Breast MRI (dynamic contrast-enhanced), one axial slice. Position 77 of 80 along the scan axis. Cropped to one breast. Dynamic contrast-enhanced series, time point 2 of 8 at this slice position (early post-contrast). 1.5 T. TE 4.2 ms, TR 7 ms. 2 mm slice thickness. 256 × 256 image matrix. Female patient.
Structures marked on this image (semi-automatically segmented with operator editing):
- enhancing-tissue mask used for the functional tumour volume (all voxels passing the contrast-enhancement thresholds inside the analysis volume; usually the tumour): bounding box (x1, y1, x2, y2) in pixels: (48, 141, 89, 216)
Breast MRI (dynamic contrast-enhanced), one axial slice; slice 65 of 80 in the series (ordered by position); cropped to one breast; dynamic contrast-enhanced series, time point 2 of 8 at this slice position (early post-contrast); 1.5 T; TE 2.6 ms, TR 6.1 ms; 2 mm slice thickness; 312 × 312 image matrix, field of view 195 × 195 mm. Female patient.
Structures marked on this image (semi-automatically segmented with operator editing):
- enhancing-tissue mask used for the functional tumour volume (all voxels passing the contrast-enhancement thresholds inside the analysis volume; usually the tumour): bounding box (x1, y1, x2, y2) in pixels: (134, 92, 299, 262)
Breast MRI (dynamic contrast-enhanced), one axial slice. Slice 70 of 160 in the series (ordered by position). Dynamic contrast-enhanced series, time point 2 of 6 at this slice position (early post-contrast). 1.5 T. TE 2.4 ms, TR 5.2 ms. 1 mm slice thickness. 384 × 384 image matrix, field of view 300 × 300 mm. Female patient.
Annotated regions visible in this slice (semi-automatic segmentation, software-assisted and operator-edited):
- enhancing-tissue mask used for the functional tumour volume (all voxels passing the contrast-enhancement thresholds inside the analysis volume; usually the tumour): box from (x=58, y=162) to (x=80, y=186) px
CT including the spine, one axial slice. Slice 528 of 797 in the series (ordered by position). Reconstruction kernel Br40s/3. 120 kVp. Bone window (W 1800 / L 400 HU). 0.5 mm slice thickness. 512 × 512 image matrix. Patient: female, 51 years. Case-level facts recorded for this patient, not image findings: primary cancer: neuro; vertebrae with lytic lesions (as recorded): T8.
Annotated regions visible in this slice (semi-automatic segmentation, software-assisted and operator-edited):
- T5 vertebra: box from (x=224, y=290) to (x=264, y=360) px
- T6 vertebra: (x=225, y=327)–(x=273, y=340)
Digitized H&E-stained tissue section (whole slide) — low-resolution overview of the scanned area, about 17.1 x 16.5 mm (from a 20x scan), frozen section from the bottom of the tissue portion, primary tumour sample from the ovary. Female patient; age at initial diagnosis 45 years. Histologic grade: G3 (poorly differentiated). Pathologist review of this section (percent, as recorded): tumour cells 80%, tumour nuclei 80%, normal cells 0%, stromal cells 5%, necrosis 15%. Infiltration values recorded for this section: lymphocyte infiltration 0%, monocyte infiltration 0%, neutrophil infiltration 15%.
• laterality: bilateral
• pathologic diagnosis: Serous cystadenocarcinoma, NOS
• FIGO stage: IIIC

════

• [Description of the task] Retype the lines from the one containing "Serous cystadenocarcinoma, NOS" through the last line of the records. Leave out everything else.

• [Problem solution]
• pathologic diagnosis: Serous cystadenocarcinoma, NOS
• FIGO stage: IIIC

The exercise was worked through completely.